* _Task requirements_:
Below are entries to reproduce exactly, apart from their pictures.

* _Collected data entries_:
════

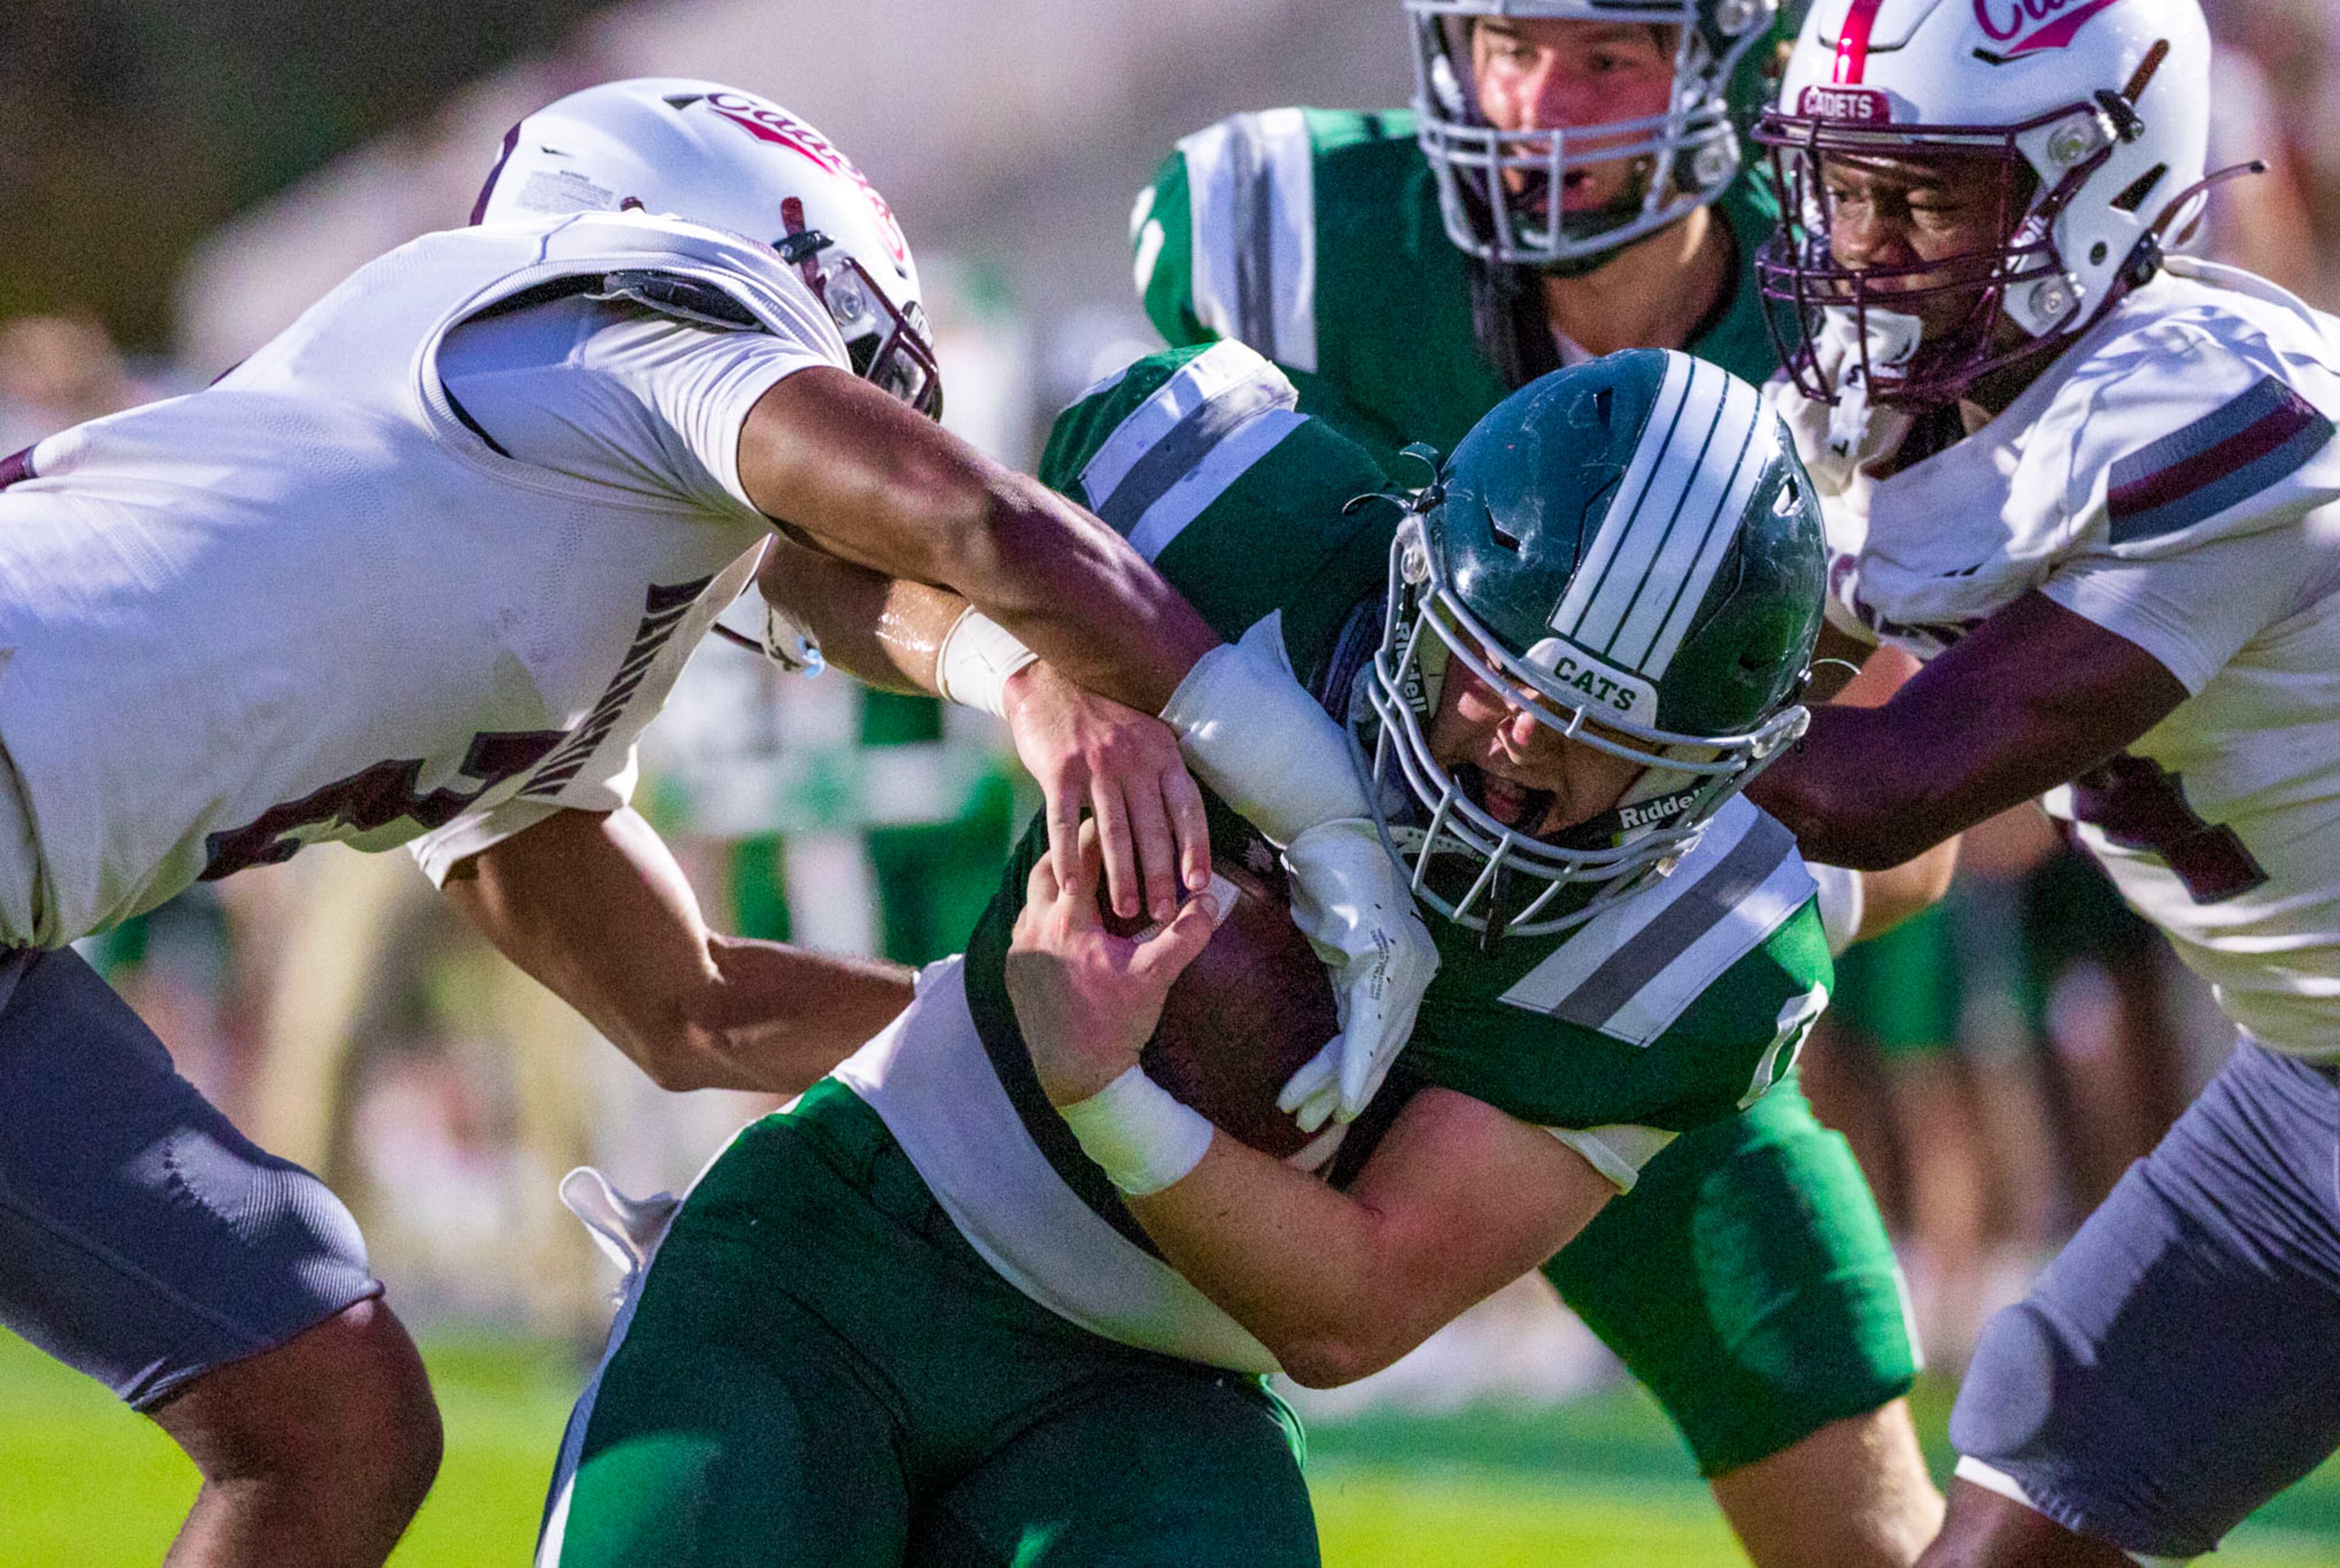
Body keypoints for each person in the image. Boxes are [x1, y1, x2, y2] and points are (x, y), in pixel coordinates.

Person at [0, 77, 1433, 1567]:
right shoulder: (608, 312)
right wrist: (1314, 810)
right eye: (864, 371)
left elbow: (689, 1008)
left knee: (332, 1418)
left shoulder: (524, 568)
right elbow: (968, 526)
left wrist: (1045, 1068)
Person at [537, 344, 1870, 1567]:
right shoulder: (1243, 515)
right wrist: (1022, 669)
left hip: (1156, 1394)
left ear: (1717, 764)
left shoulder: (1709, 944)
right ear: (1424, 571)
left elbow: (1358, 1300)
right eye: (1496, 665)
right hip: (848, 1238)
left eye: (1601, 729)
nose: (1517, 734)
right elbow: (796, 555)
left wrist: (1106, 1091)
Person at [1125, 5, 1950, 1558]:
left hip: (1596, 974)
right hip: (1261, 933)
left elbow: (1913, 841)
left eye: (1608, 59)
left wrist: (1665, 932)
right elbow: (1106, 554)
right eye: (1513, 45)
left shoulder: (1852, 332)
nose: (1540, 109)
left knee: (1844, 1467)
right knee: (986, 1289)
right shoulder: (1296, 228)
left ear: (1729, 66)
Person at [1743, 2, 2340, 1562]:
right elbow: (1769, 672)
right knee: (2054, 1443)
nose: (1868, 249)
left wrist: (1602, 712)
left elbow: (1885, 782)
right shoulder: (1896, 404)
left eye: (1928, 194)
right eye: (1849, 186)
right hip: (2308, 1080)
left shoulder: (2210, 406)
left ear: (2096, 181)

════

* _Result of this exercise_:
Body keypoints for each person in the image. Boxes are [x1, y1, x2, y2] and points are (x, y), in pixel coordinates.

Person at [0, 77, 1433, 1567]:
right shoulder: (608, 312)
right wrist: (1314, 810)
right eye: (864, 371)
left elbow: (689, 1008)
left knee: (332, 1418)
left shoulder: (524, 568)
right elbow: (968, 526)
left wrist: (1045, 1068)
Person at [537, 344, 1870, 1567]:
right shoulder: (1243, 515)
right wrist: (1022, 669)
left hip: (1156, 1394)
left ear: (1717, 764)
left shoulder: (1709, 944)
right ear: (1424, 571)
left elbow: (1358, 1300)
right eye: (1496, 665)
right hip: (848, 1238)
left eye: (1601, 729)
nose: (1517, 734)
right elbow: (796, 555)
left wrist: (1106, 1091)
Person at [1125, 5, 1950, 1558]:
left hip: (1596, 974)
right hip: (1261, 933)
left elbow: (1913, 841)
left eye: (1608, 59)
left wrist: (1665, 932)
right elbow: (1106, 554)
right eye: (1513, 45)
left shoulder: (1852, 332)
nose: (1540, 109)
left knee: (1844, 1467)
right knee: (986, 1289)
right shoulder: (1296, 228)
left ear: (1729, 66)
Person at [1743, 2, 2340, 1562]:
right elbow: (1769, 672)
right knee: (2054, 1443)
nose: (1868, 249)
left wrist: (1602, 712)
left elbow: (1885, 782)
right shoulder: (1896, 404)
left eye: (1928, 194)
right eye: (1849, 186)
right hip: (2308, 1080)
left shoulder: (2210, 406)
left ear: (2096, 181)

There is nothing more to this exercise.